------ DATA TO EXAMINE ------

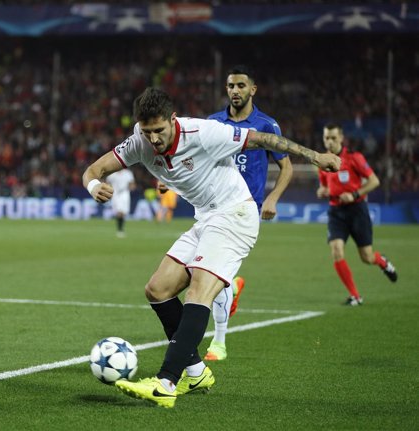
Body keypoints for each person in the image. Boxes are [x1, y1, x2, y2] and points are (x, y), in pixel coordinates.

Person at [83, 87, 340, 408]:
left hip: (235, 215)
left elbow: (262, 139)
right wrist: (94, 186)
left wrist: (316, 157)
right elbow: (94, 170)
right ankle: (195, 370)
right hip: (205, 219)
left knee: (198, 292)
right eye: (147, 132)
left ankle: (166, 383)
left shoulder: (204, 133)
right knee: (158, 289)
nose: (153, 140)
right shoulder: (139, 142)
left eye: (159, 131)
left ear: (173, 121)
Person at [203, 65, 293, 361]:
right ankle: (232, 287)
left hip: (245, 210)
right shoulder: (213, 122)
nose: (235, 91)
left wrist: (273, 198)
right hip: (212, 206)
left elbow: (287, 166)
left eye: (241, 85)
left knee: (212, 272)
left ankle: (218, 342)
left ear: (252, 89)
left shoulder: (267, 125)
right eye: (231, 86)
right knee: (211, 273)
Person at [316, 123, 398, 306]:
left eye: (333, 138)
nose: (329, 142)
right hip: (336, 212)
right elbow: (324, 185)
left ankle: (382, 262)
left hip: (357, 210)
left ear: (341, 138)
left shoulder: (354, 158)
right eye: (326, 138)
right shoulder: (321, 161)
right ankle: (355, 296)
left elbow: (374, 181)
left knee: (367, 257)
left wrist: (354, 194)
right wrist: (322, 190)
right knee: (336, 251)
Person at [104, 168, 135, 237]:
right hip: (115, 194)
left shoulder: (128, 173)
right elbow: (107, 182)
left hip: (125, 193)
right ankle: (120, 230)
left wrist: (131, 187)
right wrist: (109, 189)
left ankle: (120, 229)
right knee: (119, 212)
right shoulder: (112, 173)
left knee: (123, 213)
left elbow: (132, 183)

------

ACTION ITEM
Once the line containing "left knee: (212, 272)" has been copied, stop; everything from the first line of the data up to it must be copied exactly, without pictures.

ANSWER
Body keypoints for each person in the image. Boxes are [x1, y1, x2, y2] and points are (x, y), in pixel coordinates.

Person at [83, 87, 340, 408]:
left hip: (235, 215)
left elbow: (262, 139)
right wrist: (94, 186)
left wrist: (316, 157)
right elbow: (94, 170)
right ankle: (195, 370)
right hip: (205, 219)
left knee: (198, 292)
right eye: (147, 132)
left ankle: (166, 383)
left shoulder: (204, 133)
right knee: (158, 289)
nose: (153, 140)
right shoulder: (139, 142)
left eye: (159, 131)
left ear: (173, 121)
Person at [203, 65, 293, 361]:
right ankle: (232, 287)
left hip: (245, 210)
right shoulder: (213, 122)
nose: (235, 91)
left wrist: (273, 198)
right hip: (212, 206)
left elbow: (287, 166)
left eye: (241, 85)
left knee: (212, 272)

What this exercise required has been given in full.